Though ball pythons can be imported into the United States legally, both the illegal import of sanctioned wildlife by transporters who wish to avoid fees and bureaucratic hassles and the trafficking of prohibited animals are fairly common. The illicit trade in wildlife is growing globally, with China its largest market and the United States a close second. Rare and exotic animals and plants, both living and dead, can fetch exorbitant amounts. In 2011, Global Financial Integrity, an American non-profit research and advocacy organisation, reported that the trade was worth between $7.8 billion and $10 billion per year. This commerce involves middlemen in numerous countries and at several stages, from procurement and storage to transportation and retail, making it difficult to enforce existing laws.
Parelkar was a student at the International Center of Photography in New York City when the report came out, and was already interested in documenting the relationship between humans and animals. Earlier, she had completed a project on zoos, titled Giraffe Behind The Door: Life in Captivity. With a new project in mind, Parelkar started surfing Craigslist and other forums where people discussed how to acquire and care for snakes, birds and other exotic pets. She reached out to some pet owners and traders in the hope of photographing them with their animals, but found them reluctant to be documented.
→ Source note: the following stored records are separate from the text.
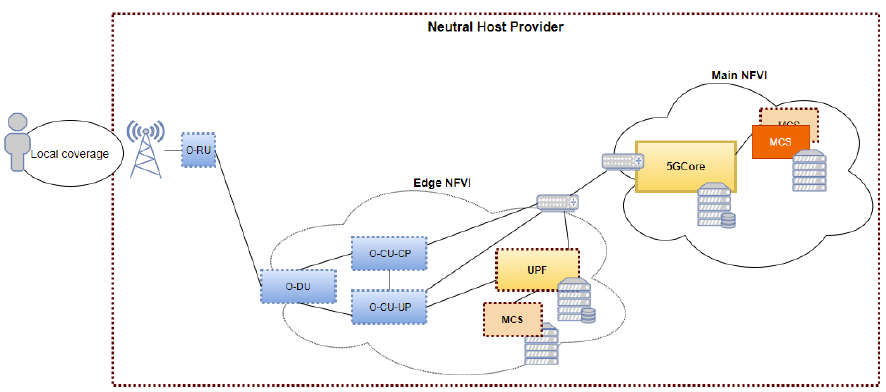
Figure 7. First deployment scenario of the emergency communication critical system.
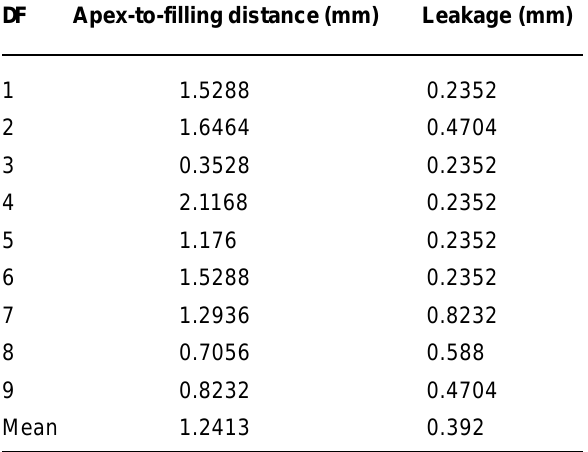
TABLE 3- Apex-to-filling distance (mm) and leakage extent (mm) in the disrupted-filled (DF) group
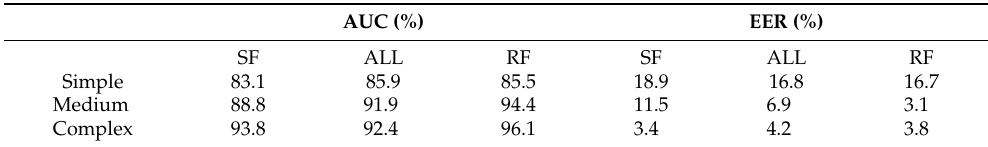
Table 2. AUC and EER for different signature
The project seemed impossible, until Parelkar came upon reports of exotic animals seized by the FWS.
A few months after requesting access to the FWS’s collection, Parelkar was allowed into its heavily guarded facilities for two days. “The cold and sterile environment of the office was such a strong contrast from the natural habitats—the forests, grasslands—these animals must have once roamed in and belonged to, that it made sense to isolate them,” Parelkar said. Working with objects as small as a glass jar filled with iguana eggs and as large as a polar bear pelt, she produced clinical photographs of similar composition, under white light and against an ivory-coloured sheet.
Illegal Wildlife Trade recalls Taryn Simon’s Contraband, in which the artist photographed every item seized by customs officials at New York’s John F Kennedy International Airport over five days in 2009. While Simon documented illegal flora and fauna, disguised luxury accessories and concealed narcotics, Parelkar’s focus is narrower, and her approach is informed by a fascination with zoological and botanical illustrations, which she attempts to approximate on film. The French theorist Roland Barthes, in his seminal Camera Lucida, compared a photograph to “a living organism ... born on the level of the sprouting silver grains, it flourishes a moment, then ages ... Attacked by light, by humidity, it fades, it weakens, vanishes: there is nothing left to do but throw it away.” Parelkar’s use of a gradually disappearing medium—film photography, on a large-format camera—highlights, by analogy, the endangered status of many of the species she documents.